I don’t know much about algol, but in Lisp, nil represents the empty list. And because the list is a recursive data structure, it always contains the empty list. It’s not the same as java where null is its own value that is part of every type. In Lisp, an atom can’t be nil because an atom is not a list.
What you say may be true for some modern LISPs, but it was false in most early LISPs, certainly in any LISP that has preceded the paper "Record Handling" of Tony Hoare.
I quote from the manual of LISP I: "Here NIL is an atomic symbol used to terminate lists".
I am not sure which is the rule in Common LISP, but in many early LISPs the predicate (atom NIL) was true.
In early LISPs, the end of a list was recognized when its CDR was an atom, instead of being another list.

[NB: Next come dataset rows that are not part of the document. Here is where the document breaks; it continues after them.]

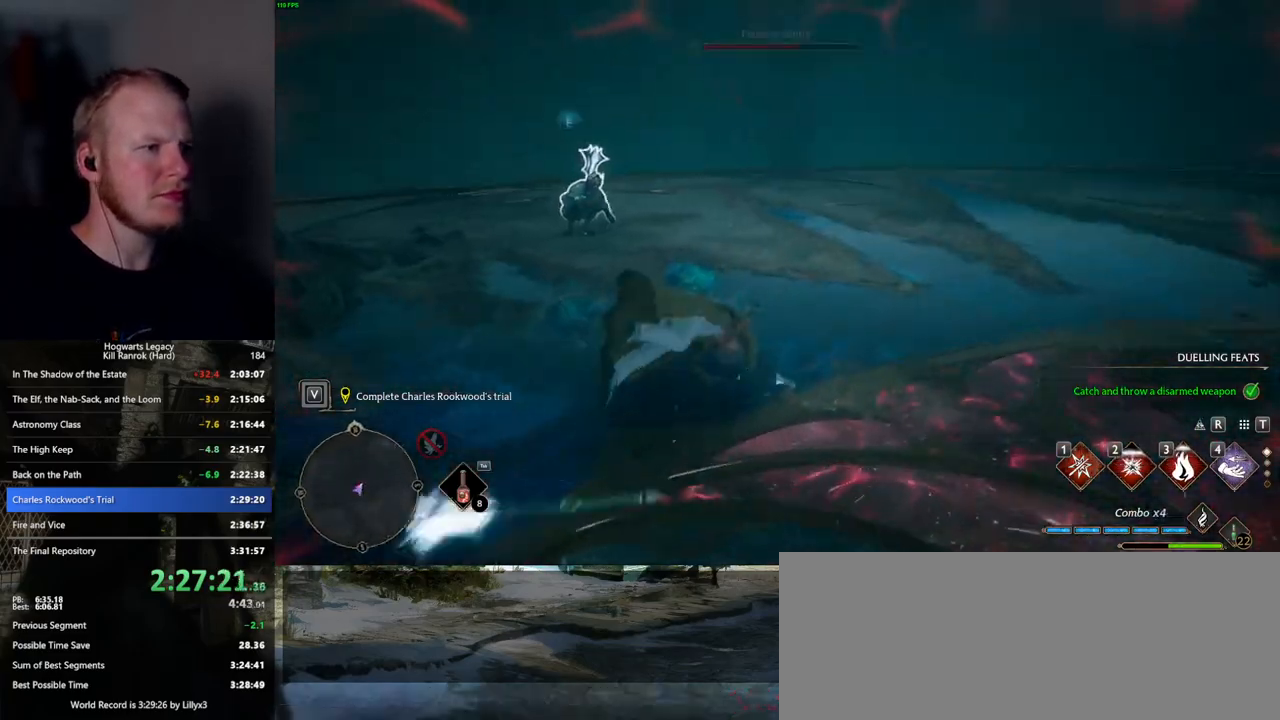
{"keys": [], "mouse": [], "events": [[34, "space", "up"], [67, "d", "up"], [467, "w", "up"]]}
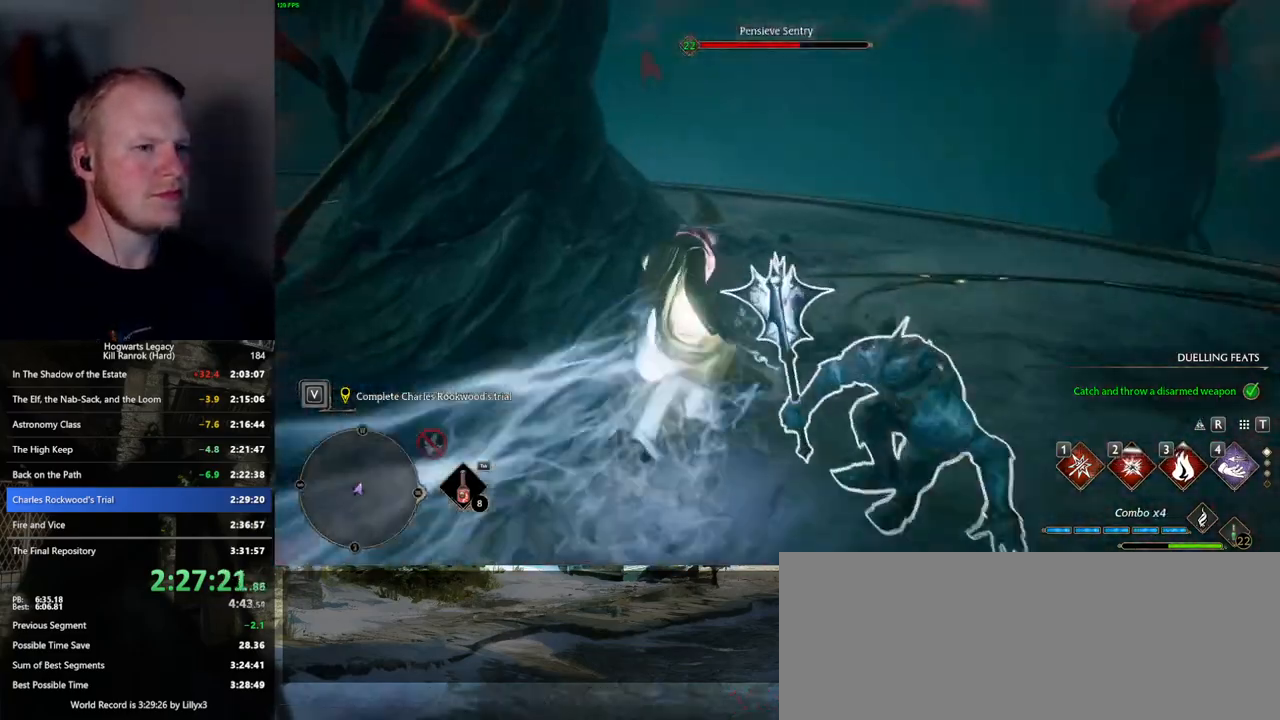
{"keys": [], "mouse": [], "events": [[150, "3", "down"], [234, "3", "up"]]}
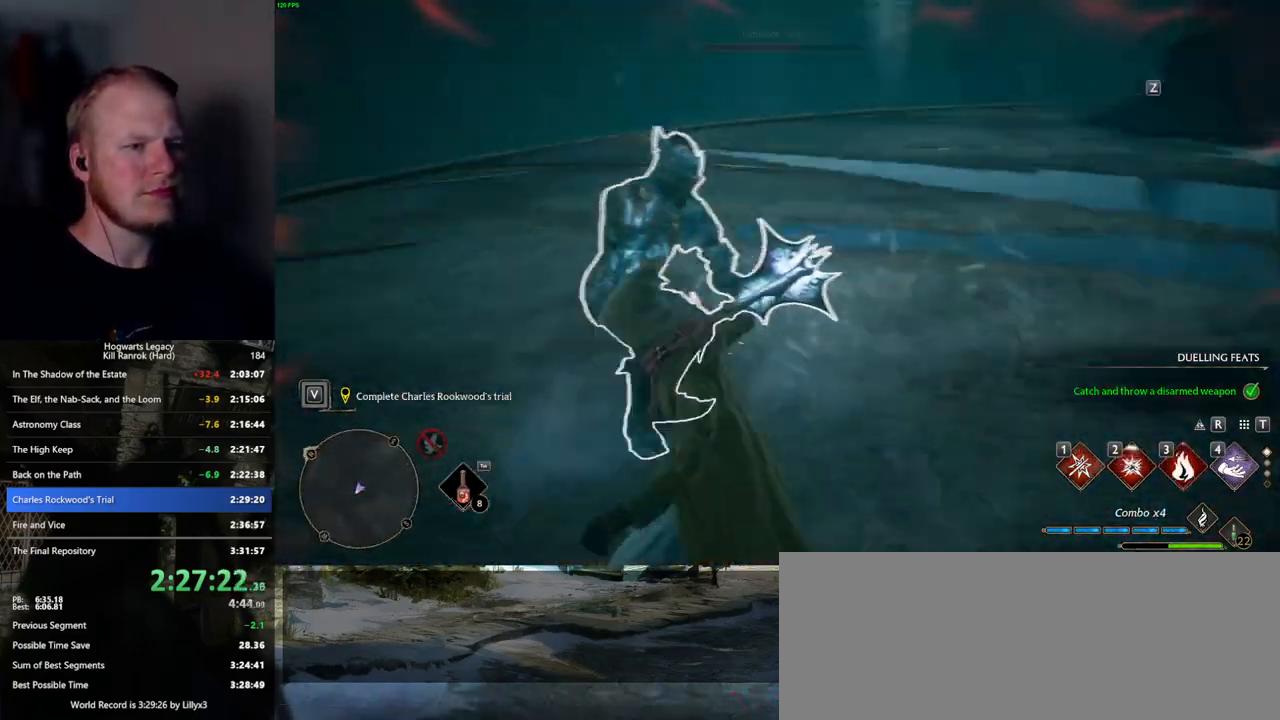
{"keys": [], "mouse": [], "events": [[117, "3", "down"], [250, "3", "up"], [300, "3", "down"], [384, "3", "up"], [400, "3", "down"], [484, "3", "up"]]}
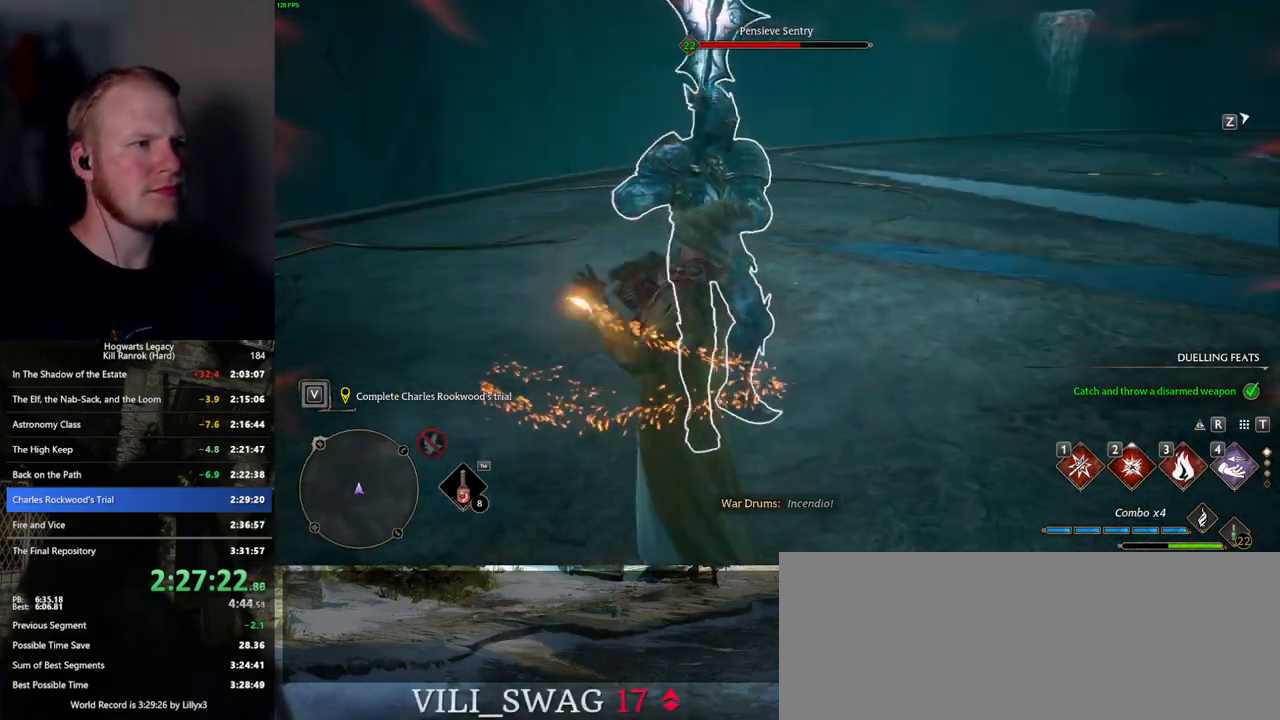
{"keys": ["w"], "mouse": [], "events": [[317, "w", "down"]]}
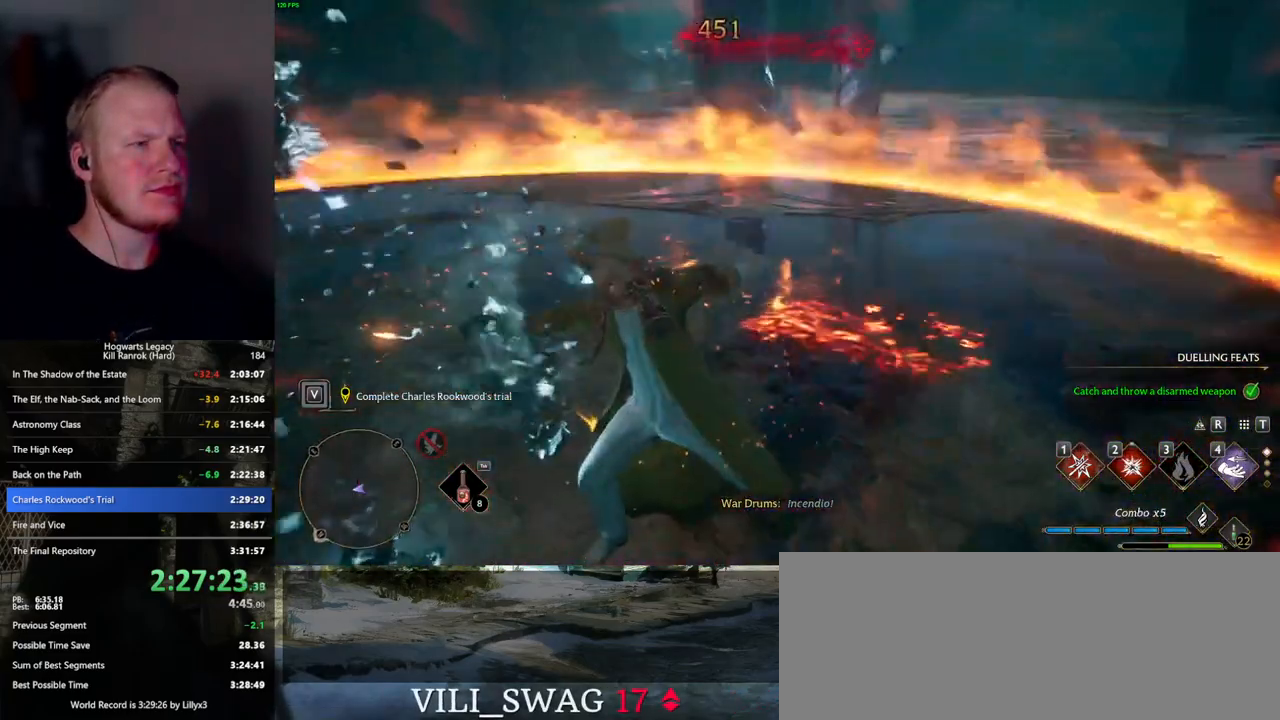
{"keys": ["space", "w"], "mouse": [], "events": [[117, "space", "down"]]}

The atom could be different from NIL, because that final list could have been an association pair, pointing towards two associated atoms.
The fact that in early LISPs NIL was an atom, but it was also used to stand for an empty list caused some ambiguities.
EDIT: I have searched now and in Common LISP the predicate (atom NIL) remains true, like in all early LISPs, therefore NIL is still an atom, even if using it almost anywhere is equivalent with an empty list.
RIP Tony H - I am reading this article with immense gratitude for someone i never met but who has affected & benefited me.
I mentioned this in the other thread on Tony Hoare;
Theories of Programming: The Life and Works of Tony Hoare published by ACM in 2021 - https://dl.acm.org/doi/book/10.1145/3477355
See the "preface" for details of the book - https://dl.acm.org/doi/10.1145/3477355.3477356
Review of the above book - https://www.researchgate.net/publication/365933441_Review_on...
PS: You can check with some lady named "Anna" on the interweb for book access :-)
this matches my experience exactly
Another small tribute recently, latest FFmpeg 8.1 release "Hoare" following their tradition of historical-related codenaming.